Strona:Józef Ignacy Kraszewski - Noc majowa.djvu/140

Z Wikiźródeł, wolnej biblioteki
Ta strona została uwierzytelniona.

— Co ludzie na to powiedzą — dodał — ja nie wiem, ale mnie obwiniać nie mogą. Czyniłem co było w méj mocy, aby zyskać choć trochę względów... w końcu cierpliwości zabrakło. Zostawiam panią swobodną i do niczego się tu mięszać nie chcę! gdy najmniejszéj nie mam władzy...
Po namyśle żona odpowiedziała mu głosem drżącym.
— Oboje popełniliśmy niedarowany błąd: ja żem sądziła, iż pan żal mój poszanujesz i ocenisz ofiarę jaką uczyniłam dla dziecka — wy panie Bogusławie, iż spodziewaliście się z serca mojego najdroższe wyrugować wspomnienie. Karę za mój błąd zniosę cierpliwie, ale niewierną pamięci tego któregom kochała... nie stanę się nigdy.

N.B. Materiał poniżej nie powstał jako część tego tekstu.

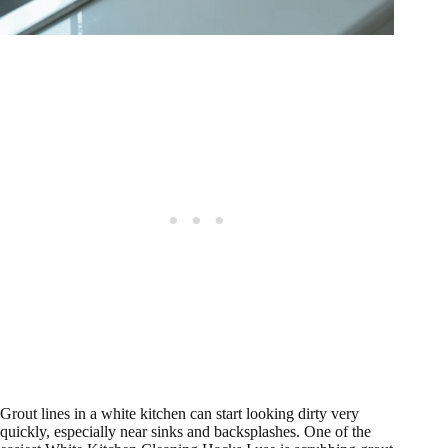
Grout lines in a white kitchen can start looking dirty very
quickly, especially near sinks and backsplashes. One of the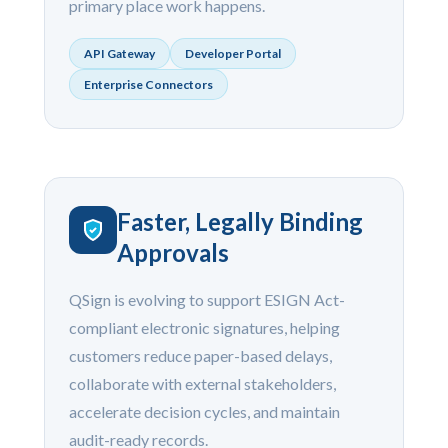
primary place work happens.
API Gateway
Developer Portal
Enterprise Connectors
Faster, Legally Binding
Approvals
QSign is evolving to support ESIGN Act-
compliant electronic signatures, helping
customers reduce paper-based delays,
collaborate with external stakeholders,
accelerate decision cycles, and maintain
audit-ready records.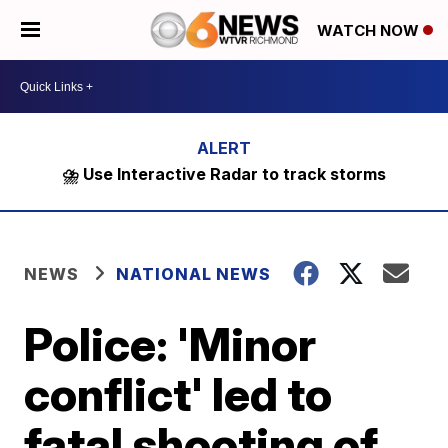
WATCH NOW
⛈️ Use Interactive Radar to track storms
NEWS
NATIONAL NEWS
Police: 'Minor
conflict' led to
fatal shooting of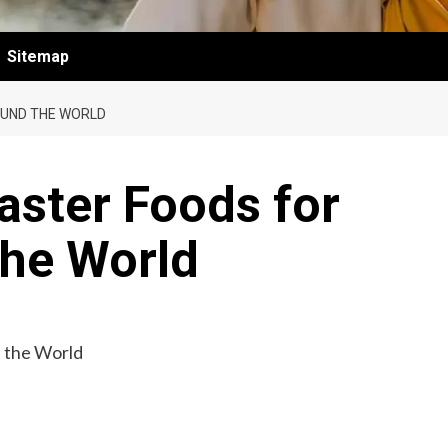
Sitemap
OUND THE WORLD
Easter Foods for
the World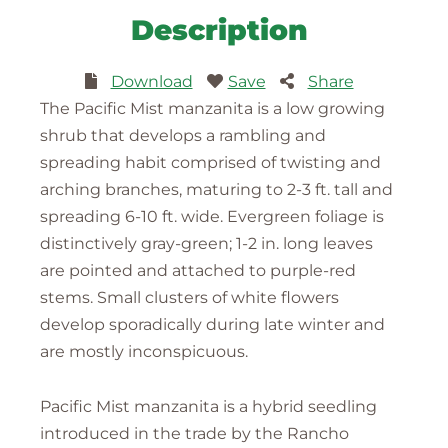
Description
Download
Save
Share
The Pacific Mist manzanita is a low growing
shrub that develops a rambling and
spreading habit comprised of twisting and
arching branches, maturing to 2-3 ft. tall and
spreading 6-10 ft. wide. Evergreen foliage is
distinctively gray-green; 1-2 in. long leaves
are pointed and attached to purple-red
stems. Small clusters of white flowers
develop sporadically during late winter and
are mostly inconspicuous.
Pacific Mist manzanita is a hybrid seedling
introduced in the trade by the Rancho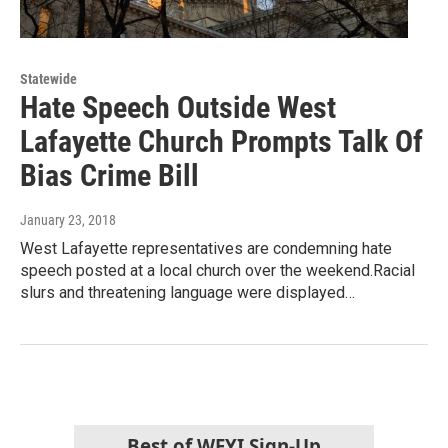
Statewide
Hate Speech Outside West
Lafayette Church Prompts Talk Of
Bias Crime Bill
January 23, 2018
West Lafayette representatives are condemning hate
speech posted at a local church over the weekend.Racial
slurs and threatening language were displayed…
Best of WFYI Sign-Up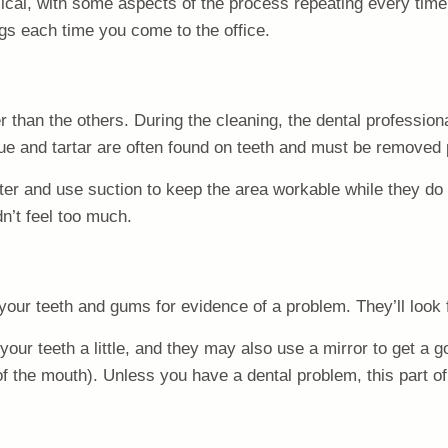
cyclical, with some aspects of the process repeating every t
ngs each time you come to the office.
er than the others. During the cleaning, the dental professiona
ue and tartar are often found on teeth and must be removed p
ter and use suction to keep the area workable while they do 
dn’t feel too much.
t your teeth and gums for evidence of a problem. They’ll look
our teeth a little, and they may also use a mirror to get a g
f the mouth). Unless you have a dental problem, this part of t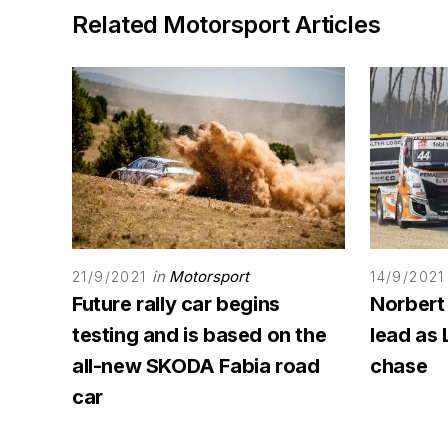
Related Motorsport Articles
in
Motorsport
21/9/2021
14/9/2021
Future rally car begins
Norbert
testing and is based on the
lead as 
all-new SKODA Fabia road
chase
car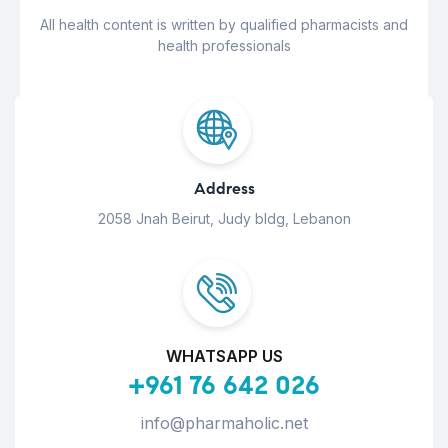
All health content is written by qualified pharmacists and
health professionals
Address
2058 Jnah Beirut, Judy bldg, Lebanon
WHATSAPP US
+961 76 642 026
info@pharmaholic.net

Z tym warunkiem podałam mu rękę do ołtarza.
— A jam był tak głupi — wtrącił Bogusław — że warunek, który z małżeństwem się pogodzić nie może, przyjąłem. Teraz otwarcie pani powiadam, albo tu mężem i panem będę lub ustąpię. Co ludzie powiedzą?
— Co ludzie powiedzą, nie wiem, ale w sumieniu jestem czystą — odezwała się żona. Mnie czy was obwinią, zniosę konsekwencyą fałszywego kroku.